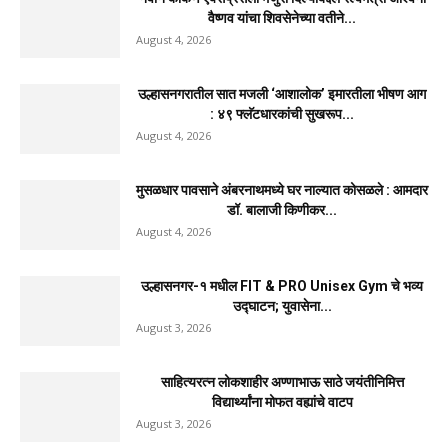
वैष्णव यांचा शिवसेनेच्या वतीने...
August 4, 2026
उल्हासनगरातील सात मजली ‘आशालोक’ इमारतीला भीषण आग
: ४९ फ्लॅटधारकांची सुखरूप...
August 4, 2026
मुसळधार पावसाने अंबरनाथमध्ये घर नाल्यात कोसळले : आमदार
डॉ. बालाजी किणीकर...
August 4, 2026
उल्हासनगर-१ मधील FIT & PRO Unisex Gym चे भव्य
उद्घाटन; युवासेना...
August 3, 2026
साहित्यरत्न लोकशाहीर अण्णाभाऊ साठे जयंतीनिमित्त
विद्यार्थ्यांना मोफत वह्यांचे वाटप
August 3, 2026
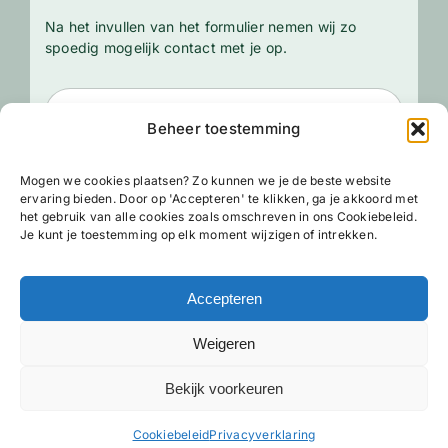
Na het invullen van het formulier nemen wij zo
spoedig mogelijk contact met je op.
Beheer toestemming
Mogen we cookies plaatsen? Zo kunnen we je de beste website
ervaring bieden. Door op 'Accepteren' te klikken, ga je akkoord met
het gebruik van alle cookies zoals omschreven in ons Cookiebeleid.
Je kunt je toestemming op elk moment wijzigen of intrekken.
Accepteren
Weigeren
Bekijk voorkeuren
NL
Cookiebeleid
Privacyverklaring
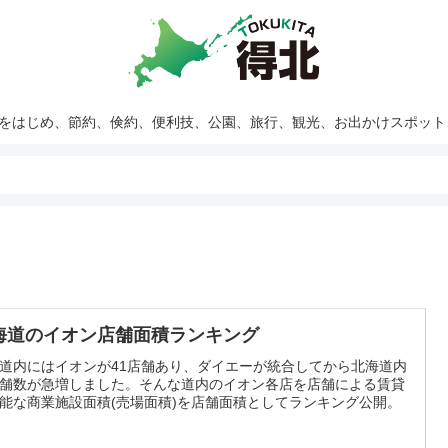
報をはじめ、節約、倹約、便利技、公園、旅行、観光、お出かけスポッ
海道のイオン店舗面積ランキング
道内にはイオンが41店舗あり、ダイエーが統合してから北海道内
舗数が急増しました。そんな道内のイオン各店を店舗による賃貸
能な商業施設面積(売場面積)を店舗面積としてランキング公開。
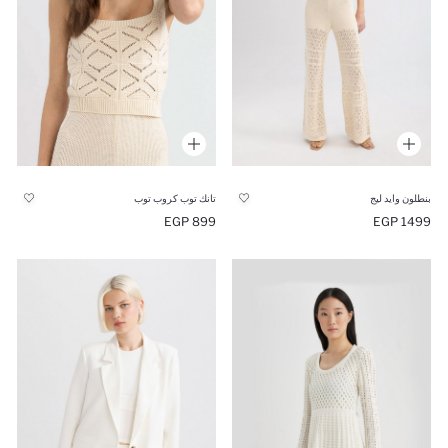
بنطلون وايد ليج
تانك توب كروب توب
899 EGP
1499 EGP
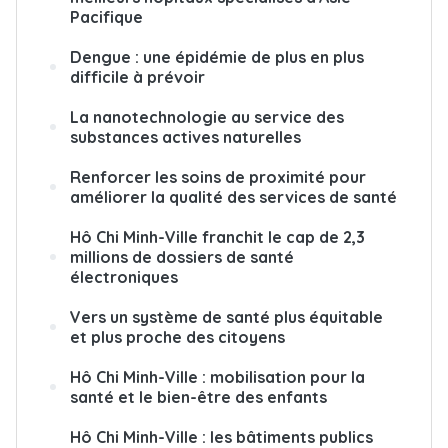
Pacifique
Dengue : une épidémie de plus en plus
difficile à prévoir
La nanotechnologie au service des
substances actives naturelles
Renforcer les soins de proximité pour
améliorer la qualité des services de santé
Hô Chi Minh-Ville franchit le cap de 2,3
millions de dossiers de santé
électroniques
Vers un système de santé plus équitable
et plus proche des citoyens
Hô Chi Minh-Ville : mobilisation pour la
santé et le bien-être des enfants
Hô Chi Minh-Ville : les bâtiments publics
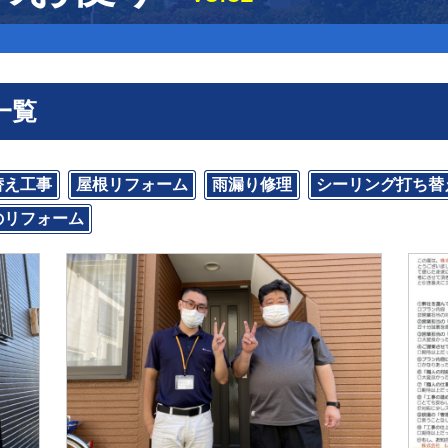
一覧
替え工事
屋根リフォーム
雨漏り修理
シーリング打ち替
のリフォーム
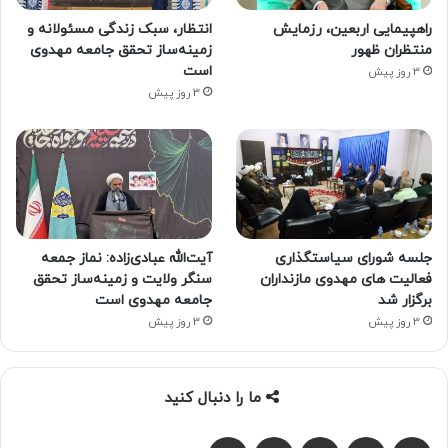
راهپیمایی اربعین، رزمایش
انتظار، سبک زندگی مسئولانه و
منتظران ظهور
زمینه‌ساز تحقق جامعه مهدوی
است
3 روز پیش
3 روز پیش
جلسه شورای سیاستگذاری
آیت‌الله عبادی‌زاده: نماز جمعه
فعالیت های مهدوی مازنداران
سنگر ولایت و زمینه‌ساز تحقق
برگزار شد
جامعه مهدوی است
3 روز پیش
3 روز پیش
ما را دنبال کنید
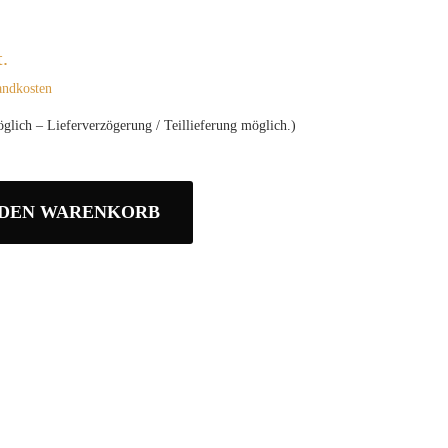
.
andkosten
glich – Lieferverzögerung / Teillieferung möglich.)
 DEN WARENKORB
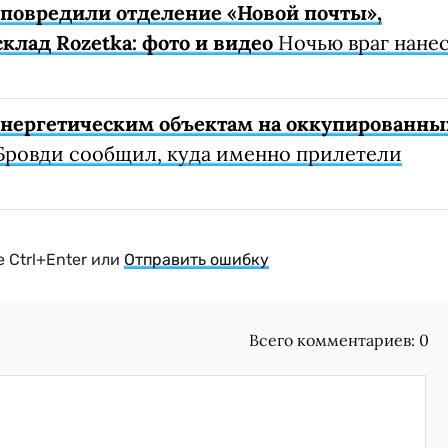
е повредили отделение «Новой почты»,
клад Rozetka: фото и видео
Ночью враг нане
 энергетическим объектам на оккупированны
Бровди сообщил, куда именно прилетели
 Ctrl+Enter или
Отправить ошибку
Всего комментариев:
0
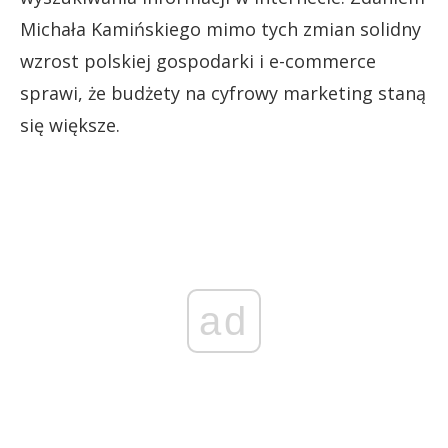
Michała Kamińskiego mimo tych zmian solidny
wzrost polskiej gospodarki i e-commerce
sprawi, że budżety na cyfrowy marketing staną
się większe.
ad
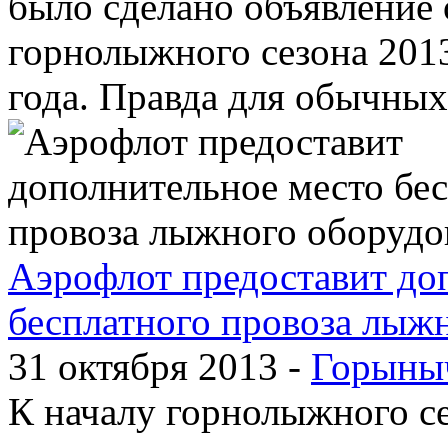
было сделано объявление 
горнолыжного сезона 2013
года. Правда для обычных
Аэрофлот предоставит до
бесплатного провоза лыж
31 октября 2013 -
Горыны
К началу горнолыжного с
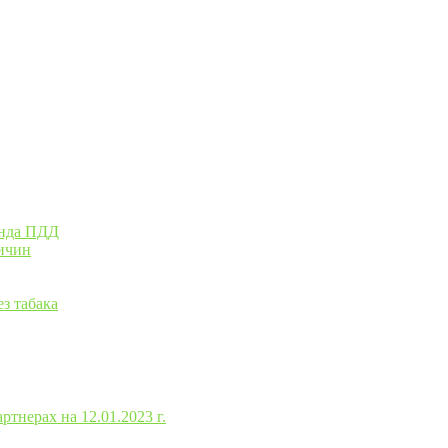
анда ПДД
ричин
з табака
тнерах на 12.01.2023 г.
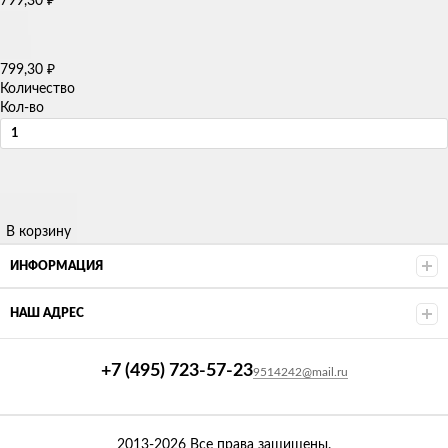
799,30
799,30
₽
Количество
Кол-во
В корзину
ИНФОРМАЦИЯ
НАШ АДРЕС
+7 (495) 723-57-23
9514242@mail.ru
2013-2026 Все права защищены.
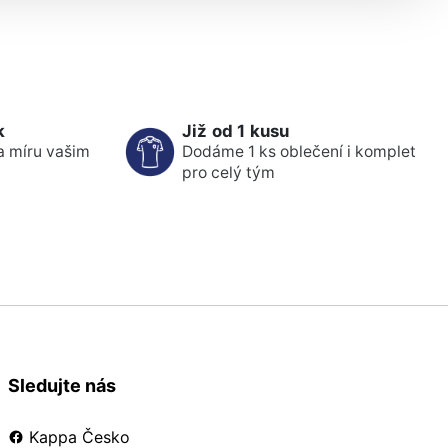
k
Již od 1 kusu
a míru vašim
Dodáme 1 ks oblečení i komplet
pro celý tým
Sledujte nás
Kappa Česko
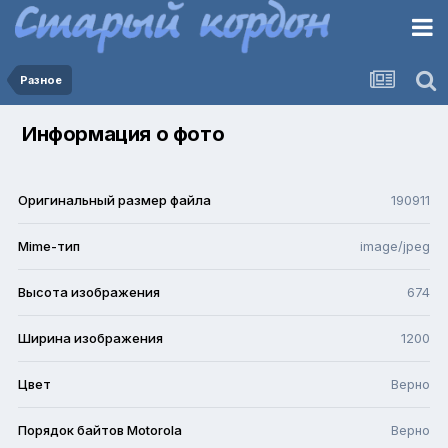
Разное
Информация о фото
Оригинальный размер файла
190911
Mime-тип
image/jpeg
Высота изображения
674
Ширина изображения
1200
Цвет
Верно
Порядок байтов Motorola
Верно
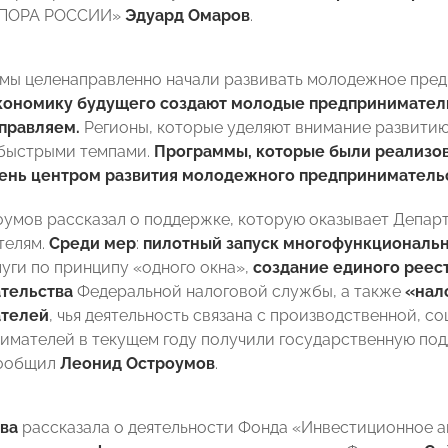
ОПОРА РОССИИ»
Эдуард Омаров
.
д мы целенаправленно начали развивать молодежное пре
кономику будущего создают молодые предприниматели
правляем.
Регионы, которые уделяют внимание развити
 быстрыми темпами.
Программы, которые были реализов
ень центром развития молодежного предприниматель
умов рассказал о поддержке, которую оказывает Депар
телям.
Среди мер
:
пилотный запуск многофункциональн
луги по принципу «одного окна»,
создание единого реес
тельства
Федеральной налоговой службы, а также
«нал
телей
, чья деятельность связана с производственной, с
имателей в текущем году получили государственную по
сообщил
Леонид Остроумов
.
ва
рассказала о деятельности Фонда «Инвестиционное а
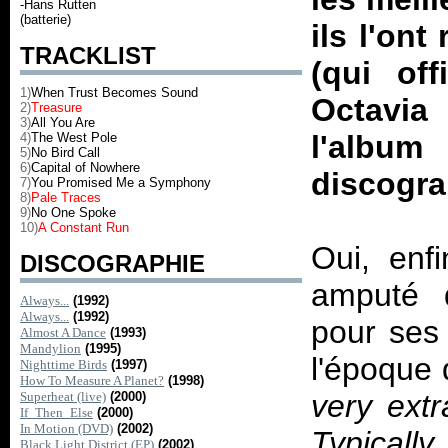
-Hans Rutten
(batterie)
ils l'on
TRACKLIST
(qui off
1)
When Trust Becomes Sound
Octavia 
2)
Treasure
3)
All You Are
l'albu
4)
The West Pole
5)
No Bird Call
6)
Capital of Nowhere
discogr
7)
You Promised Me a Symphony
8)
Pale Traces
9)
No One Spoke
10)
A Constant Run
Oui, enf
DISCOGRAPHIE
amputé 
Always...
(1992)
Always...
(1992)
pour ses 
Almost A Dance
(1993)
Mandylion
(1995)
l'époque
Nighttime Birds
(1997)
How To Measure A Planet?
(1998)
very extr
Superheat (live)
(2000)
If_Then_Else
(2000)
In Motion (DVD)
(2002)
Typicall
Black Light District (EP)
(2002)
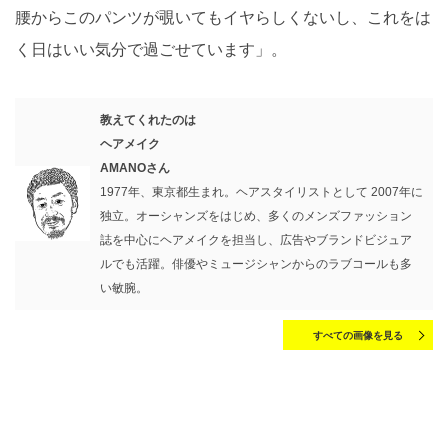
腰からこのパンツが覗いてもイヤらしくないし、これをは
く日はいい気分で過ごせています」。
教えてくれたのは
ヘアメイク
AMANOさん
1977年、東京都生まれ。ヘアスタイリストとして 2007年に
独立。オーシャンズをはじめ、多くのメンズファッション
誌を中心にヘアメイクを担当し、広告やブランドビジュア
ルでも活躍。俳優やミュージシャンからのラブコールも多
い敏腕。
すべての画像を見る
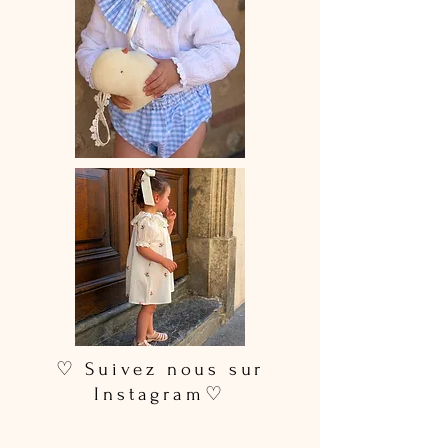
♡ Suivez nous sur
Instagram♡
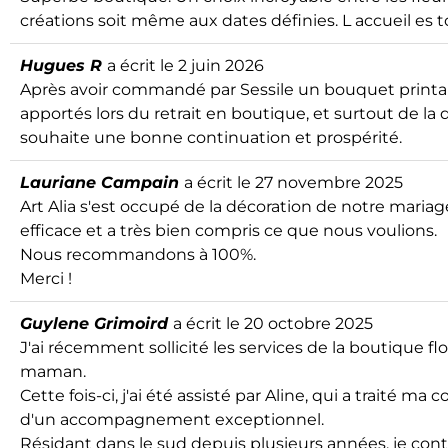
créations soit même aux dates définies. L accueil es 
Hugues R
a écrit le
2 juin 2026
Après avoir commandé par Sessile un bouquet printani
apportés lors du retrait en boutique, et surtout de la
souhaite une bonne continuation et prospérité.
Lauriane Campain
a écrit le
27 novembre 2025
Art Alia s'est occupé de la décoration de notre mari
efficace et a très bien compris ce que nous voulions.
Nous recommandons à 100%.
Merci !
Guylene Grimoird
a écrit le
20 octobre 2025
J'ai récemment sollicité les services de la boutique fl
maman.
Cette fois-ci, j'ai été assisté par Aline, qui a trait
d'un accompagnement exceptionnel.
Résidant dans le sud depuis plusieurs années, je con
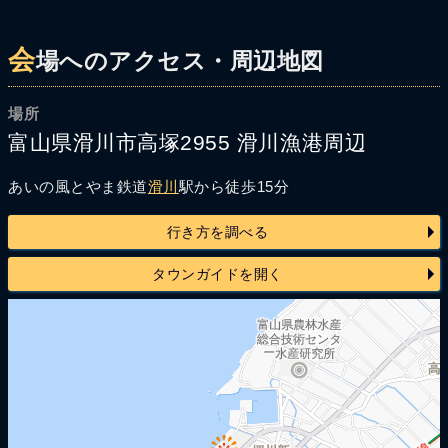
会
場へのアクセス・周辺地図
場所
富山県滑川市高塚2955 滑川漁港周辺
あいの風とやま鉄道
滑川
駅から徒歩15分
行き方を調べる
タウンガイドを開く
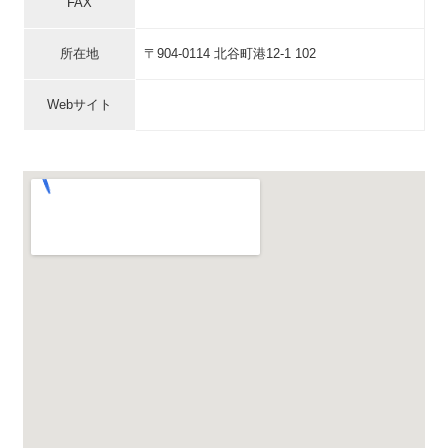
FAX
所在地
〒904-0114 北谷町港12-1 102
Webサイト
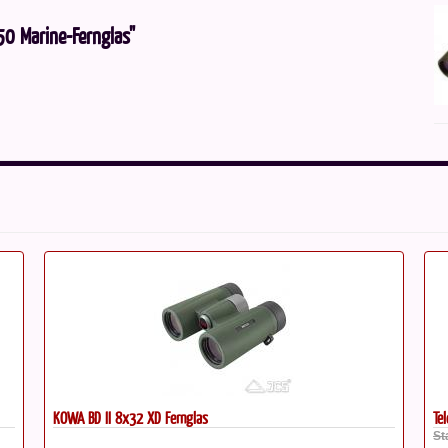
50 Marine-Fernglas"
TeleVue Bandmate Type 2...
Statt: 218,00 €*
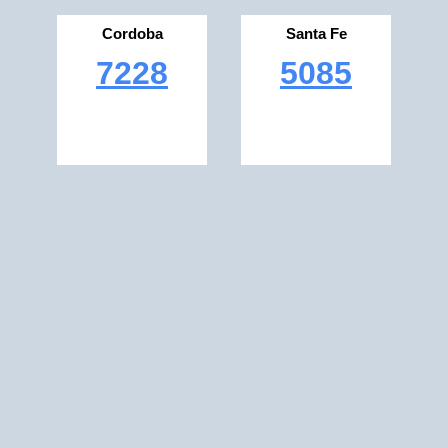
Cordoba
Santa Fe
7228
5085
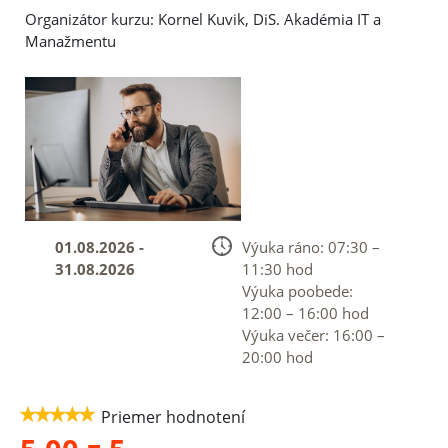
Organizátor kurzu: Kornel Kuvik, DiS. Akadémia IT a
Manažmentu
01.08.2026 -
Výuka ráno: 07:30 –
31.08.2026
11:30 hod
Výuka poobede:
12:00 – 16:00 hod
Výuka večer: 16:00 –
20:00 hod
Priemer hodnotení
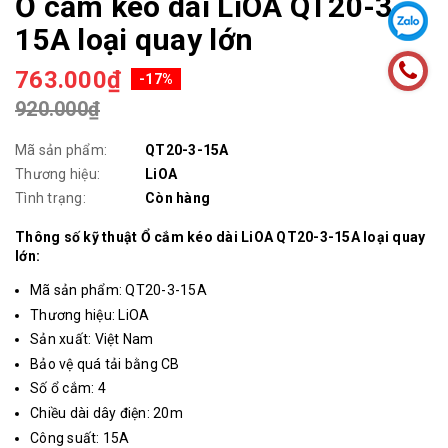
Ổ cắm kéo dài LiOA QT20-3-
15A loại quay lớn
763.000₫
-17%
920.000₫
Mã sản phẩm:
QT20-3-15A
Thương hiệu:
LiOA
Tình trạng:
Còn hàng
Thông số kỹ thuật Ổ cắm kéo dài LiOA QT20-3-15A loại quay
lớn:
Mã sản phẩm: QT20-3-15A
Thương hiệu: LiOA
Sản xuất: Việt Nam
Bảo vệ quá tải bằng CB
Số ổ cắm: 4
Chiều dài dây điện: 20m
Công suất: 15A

++++++++++++++++++++

▸ **Task goal**: Return the lines of the records that include the string "горнолыжного".

▸ **Exercise answer**:
горнолыжного сезона 2013
К началу горнолыжного с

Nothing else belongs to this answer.